• **What is being asked**: Only the pictures are to be dropped, and the rest of the data should be copied exactly.

• **Data block**:
☆ ☆ ☆

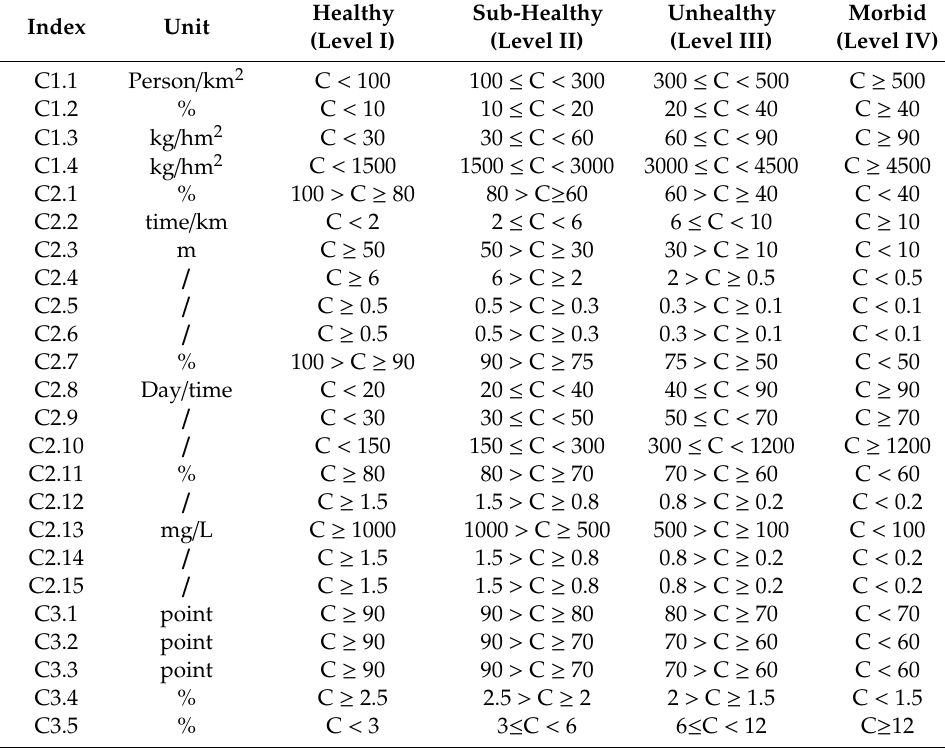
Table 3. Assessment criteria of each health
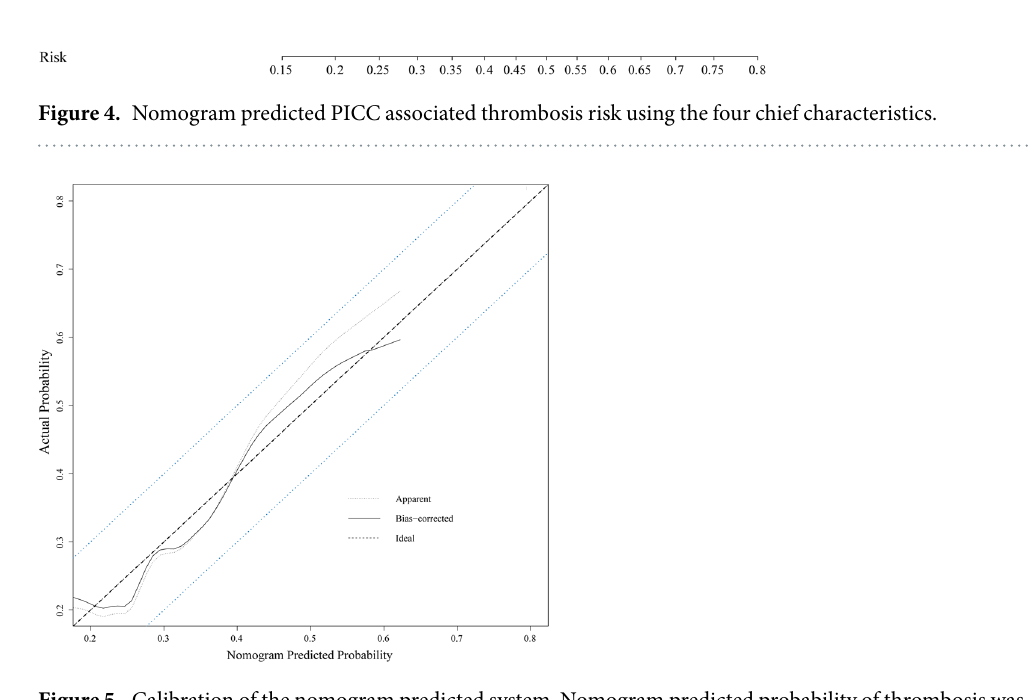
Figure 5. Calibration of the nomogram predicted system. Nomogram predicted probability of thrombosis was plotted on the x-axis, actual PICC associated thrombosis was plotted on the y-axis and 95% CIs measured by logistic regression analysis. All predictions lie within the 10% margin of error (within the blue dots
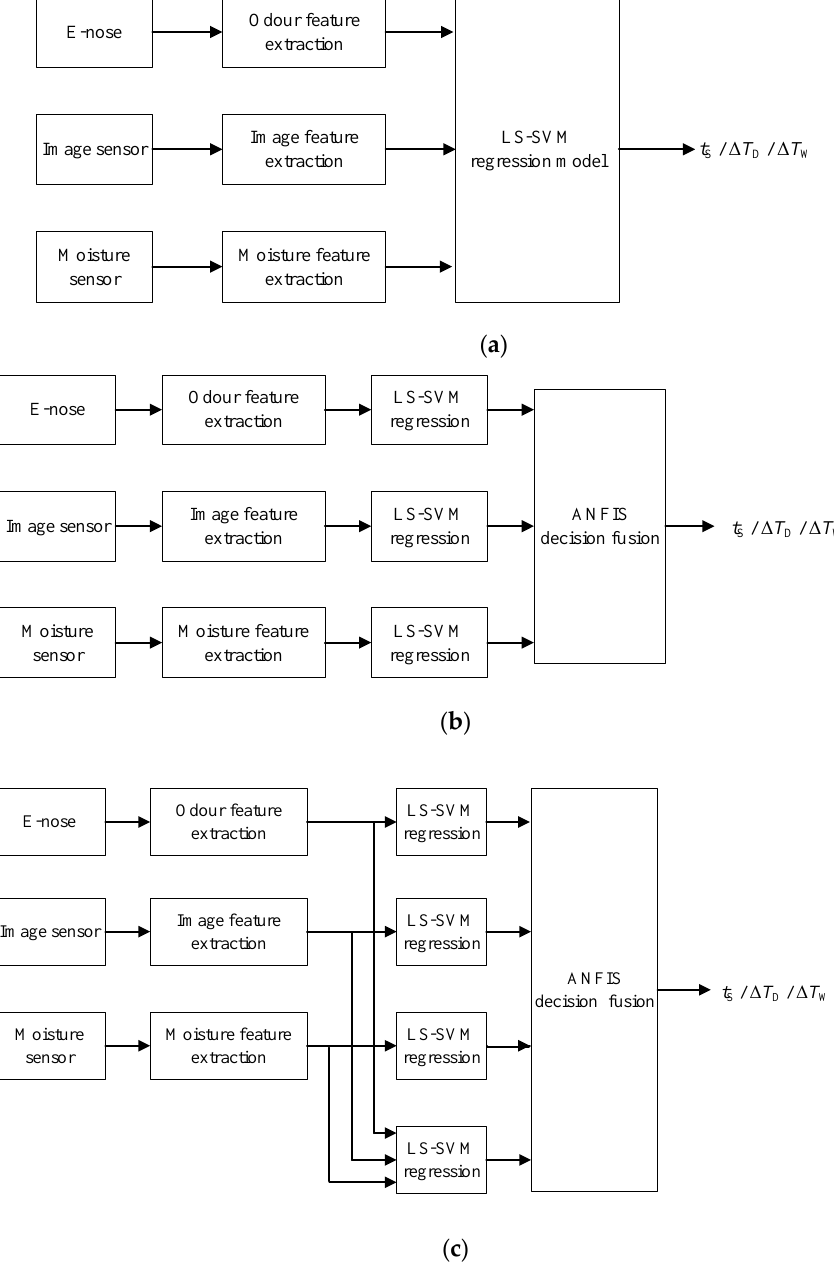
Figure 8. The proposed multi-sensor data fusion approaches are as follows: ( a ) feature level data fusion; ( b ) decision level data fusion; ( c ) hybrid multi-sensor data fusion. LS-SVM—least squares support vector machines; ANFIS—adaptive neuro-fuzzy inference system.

☆ ☆ ☆

• **Answer section**:
Table 3. Assessment criteria of each health
Figure 5. Calibration of the nomogram predicted system. Nomogram predicted probability of thrombosis was plotted on the x-axis, actual PICC associated thrombosis was plotted on the y-axis and 95% CIs measured by logistic regression analysis. All predictions lie within the 10% margin of error (within the blue dots
Figure 8. The proposed multi-sensor data fusion approaches are as follows: ( a ) feature level data fusion; ( b ) decision level data fusion; ( c ) hybrid multi-sensor data fusion. LS-SVM—least squares support vector machines; ANFIS—adaptive neuro-fuzzy inference system.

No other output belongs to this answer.